On January 8, 1982, Veryzer was traded to the New York Mets for Ray Searage. This resulted in Dybzinski winning the starting shortstop job, but he struggled throughout the first half of the season. He had 10 errors through the first month of the season, and in May went hitless in 34 straight at-bats. Mike Fischlin took over for Dybzinski after he was injured in June, and played well enough that the Indians decided to demote Dybzinski to the AAA Charleston Charlies.
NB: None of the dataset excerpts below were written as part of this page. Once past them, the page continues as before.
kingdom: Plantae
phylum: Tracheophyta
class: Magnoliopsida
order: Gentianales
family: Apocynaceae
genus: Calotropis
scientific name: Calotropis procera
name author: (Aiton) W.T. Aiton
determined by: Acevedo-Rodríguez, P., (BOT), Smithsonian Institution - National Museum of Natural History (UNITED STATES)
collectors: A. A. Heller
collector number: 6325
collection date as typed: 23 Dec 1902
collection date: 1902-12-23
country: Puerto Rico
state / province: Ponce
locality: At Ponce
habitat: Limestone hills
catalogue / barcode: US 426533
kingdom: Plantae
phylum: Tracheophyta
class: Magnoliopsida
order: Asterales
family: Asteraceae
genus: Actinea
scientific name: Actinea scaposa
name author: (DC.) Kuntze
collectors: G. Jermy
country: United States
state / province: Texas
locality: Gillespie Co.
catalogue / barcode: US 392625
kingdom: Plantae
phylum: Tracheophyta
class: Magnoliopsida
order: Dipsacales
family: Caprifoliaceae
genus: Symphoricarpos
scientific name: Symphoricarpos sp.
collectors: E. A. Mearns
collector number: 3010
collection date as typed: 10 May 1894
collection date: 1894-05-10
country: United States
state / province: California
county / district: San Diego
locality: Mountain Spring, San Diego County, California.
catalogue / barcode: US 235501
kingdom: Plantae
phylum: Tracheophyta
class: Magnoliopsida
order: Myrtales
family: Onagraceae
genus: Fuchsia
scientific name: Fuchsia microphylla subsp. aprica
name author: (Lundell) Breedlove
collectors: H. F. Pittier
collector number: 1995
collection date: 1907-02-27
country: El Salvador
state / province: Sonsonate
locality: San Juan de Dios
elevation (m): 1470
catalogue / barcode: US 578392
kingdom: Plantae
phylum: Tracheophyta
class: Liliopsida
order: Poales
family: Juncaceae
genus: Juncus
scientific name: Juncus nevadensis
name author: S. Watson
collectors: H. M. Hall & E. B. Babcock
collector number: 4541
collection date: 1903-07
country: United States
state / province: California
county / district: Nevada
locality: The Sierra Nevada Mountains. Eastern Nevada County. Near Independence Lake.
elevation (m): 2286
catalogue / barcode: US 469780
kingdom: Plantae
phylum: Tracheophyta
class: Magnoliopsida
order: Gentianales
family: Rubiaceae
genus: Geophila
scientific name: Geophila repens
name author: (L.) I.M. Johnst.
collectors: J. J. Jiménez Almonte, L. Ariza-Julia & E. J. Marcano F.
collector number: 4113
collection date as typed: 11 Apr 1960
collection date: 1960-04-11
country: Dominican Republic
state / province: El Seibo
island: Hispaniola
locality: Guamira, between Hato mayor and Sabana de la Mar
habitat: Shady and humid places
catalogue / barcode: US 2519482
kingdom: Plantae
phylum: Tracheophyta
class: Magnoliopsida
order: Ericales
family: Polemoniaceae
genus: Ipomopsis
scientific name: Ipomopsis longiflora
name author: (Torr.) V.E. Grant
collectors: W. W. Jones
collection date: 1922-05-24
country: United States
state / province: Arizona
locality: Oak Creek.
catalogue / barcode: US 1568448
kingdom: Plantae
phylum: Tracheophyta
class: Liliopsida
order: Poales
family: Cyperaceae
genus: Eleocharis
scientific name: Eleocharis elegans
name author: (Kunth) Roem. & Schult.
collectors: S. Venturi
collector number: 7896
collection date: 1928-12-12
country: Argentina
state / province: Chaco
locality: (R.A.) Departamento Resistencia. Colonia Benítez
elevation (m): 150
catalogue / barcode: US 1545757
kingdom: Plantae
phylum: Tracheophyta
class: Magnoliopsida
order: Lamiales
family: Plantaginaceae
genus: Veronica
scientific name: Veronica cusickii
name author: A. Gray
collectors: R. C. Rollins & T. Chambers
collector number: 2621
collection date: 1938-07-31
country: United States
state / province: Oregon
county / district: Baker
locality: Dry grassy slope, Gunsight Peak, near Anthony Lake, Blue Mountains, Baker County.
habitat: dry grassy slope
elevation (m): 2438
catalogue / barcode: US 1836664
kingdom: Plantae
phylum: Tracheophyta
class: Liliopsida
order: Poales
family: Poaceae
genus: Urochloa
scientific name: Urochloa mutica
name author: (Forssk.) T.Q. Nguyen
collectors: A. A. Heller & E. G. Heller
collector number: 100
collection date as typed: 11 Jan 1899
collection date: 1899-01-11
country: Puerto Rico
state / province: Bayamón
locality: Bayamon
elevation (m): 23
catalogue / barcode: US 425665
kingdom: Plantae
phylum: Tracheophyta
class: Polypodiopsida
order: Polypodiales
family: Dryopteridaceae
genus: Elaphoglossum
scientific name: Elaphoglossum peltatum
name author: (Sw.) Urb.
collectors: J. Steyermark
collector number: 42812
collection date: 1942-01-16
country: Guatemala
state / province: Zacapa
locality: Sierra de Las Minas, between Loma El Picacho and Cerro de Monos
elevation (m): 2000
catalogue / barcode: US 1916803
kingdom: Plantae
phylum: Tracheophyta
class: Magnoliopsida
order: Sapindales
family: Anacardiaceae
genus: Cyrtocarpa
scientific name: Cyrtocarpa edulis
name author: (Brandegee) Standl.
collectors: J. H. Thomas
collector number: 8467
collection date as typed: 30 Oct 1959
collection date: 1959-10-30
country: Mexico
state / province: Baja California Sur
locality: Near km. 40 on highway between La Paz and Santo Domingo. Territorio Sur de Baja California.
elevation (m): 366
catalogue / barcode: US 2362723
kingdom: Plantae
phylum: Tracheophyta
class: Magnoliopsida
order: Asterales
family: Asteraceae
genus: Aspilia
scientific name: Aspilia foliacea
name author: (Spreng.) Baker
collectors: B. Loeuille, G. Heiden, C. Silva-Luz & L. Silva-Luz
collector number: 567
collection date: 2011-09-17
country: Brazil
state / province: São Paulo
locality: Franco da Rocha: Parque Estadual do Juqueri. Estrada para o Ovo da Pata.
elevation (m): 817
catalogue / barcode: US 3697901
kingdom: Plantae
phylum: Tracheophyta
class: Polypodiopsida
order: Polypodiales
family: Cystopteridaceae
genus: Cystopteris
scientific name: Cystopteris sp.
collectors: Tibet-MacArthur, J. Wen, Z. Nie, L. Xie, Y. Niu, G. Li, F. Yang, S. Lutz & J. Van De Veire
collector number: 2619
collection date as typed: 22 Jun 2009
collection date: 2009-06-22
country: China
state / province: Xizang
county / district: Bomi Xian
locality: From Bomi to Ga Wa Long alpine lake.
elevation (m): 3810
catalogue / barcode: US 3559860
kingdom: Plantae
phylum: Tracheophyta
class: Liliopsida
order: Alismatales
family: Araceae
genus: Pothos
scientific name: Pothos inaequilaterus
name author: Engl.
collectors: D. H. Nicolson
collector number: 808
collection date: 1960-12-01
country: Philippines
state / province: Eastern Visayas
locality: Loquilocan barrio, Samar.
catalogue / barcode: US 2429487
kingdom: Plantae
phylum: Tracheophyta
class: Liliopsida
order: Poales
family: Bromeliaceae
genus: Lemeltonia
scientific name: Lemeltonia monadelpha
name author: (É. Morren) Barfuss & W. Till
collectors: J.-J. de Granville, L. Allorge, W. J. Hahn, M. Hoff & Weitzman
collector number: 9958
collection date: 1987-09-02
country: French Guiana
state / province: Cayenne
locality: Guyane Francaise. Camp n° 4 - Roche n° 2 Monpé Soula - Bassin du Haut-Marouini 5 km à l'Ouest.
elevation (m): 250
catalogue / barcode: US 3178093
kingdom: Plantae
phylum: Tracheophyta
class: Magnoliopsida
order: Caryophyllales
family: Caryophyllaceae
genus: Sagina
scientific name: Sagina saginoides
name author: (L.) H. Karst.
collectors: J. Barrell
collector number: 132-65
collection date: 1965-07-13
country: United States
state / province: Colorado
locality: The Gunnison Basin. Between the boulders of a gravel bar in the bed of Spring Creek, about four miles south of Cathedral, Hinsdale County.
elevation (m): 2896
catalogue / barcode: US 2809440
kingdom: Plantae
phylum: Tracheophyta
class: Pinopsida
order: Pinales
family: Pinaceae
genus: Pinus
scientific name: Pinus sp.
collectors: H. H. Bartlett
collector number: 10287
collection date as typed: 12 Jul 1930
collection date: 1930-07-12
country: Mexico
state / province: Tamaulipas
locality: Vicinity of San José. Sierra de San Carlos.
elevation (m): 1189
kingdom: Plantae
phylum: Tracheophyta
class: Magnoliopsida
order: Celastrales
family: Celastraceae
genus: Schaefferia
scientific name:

Dybzinski refused to report to the team, and was suspended without pay until he joined the team. He eventually reported to Charleston and played in 30 games, and after the minor league season ended at the beginning of September, he returned to the Indians roster for the rest of the season. Dybzinski played in 80 games for the Indians in 1982, finishing the season with a .231 batting average. After the Indians traded to acquire Julio Franco, Dybzinski was competing with Franco and Fischlin for both the starting and backup shortstop positions. Franco won the position battle, and on April 1, 1983, Dybzinski was traded to the Chicago White Sox for Pat Tabler.

The 1983 Chicago White Sox season was the most productive season statistically for Dybzinski. He played 127 games as the primary starting shortstop, and had a .230 batting average, 11 stolen bases, and 11 sacrifice hits, which was fifth in the AL. He was part of the White Sox playoff roster, but he made two critical mistakes that thwarted a potential White Sox scoring rally in the seventh inning of the deciding Game 4 of the American League Championship Series. With the game scoreless and Greg Walker and Vance Law at second and first base respectively after each had singled, Dybzinski's unsuccessful sacrifice bunt resulted in Baltimore Orioles catcher Rick Dempsey throwing to third to force out Walker. When the next batter Julio Cruz singled, Dybzinski overran second, realized that Law stopped at third because Todd Cruz had cut off Gary Roenicke's throw from left field and got caught in a rundown. Instead of tagging Dybzinski, second baseman Rich Dauer threw out Law who attempted to score during the rundown. "I felt like a beached whale," Dybzinski said about his baserunning gaffe.

Dybzinski entered the 1984 Chicago White Sox season as the backup to everyday shortstop Scott Fletcher, though manager Tony La Russa had expressed in interest in having Dybzinski spend time at second and third base as well. He spent the full season on the major league roster, but saw less playing time than in previous seasons. He had 132 at-bats in 94 games played, and finished the year with a .235 batting average. The White Sox traded for Ozzie Guillen before the 1985 season, and with their starting and backup shortstops set for the upcoming season, the White Sox released Dybzinski on April 1. He signed with the Pittsburgh Pirates on April 11, and played in five games for them on the major league roster, going hitless in four at-bats before being released from the major league roster a month later. He then spent the rest of the season with the Pirates' minor league affiliate, the Hawaii Islanders. He played in 55 games for the team, finishing the season with a .199 batting average, and was released at the end of the season.

==Later life and career==
Dybzinski signed as a free agent with the Seattle Mariners in January 1986, but failed to make the major league roster after spring training. He spent 1986 with the AAA Calgary Cannons in the Mariners organization, playing in 115 games for the team and finishing the year with a .252 batting average and 12 doubles. He was not called up to the major league roster in September after the minor league season ended, and retired from professional baseball.

After retiring from professional baseball, Dybzinski moved to Colorado. He is married and has three children.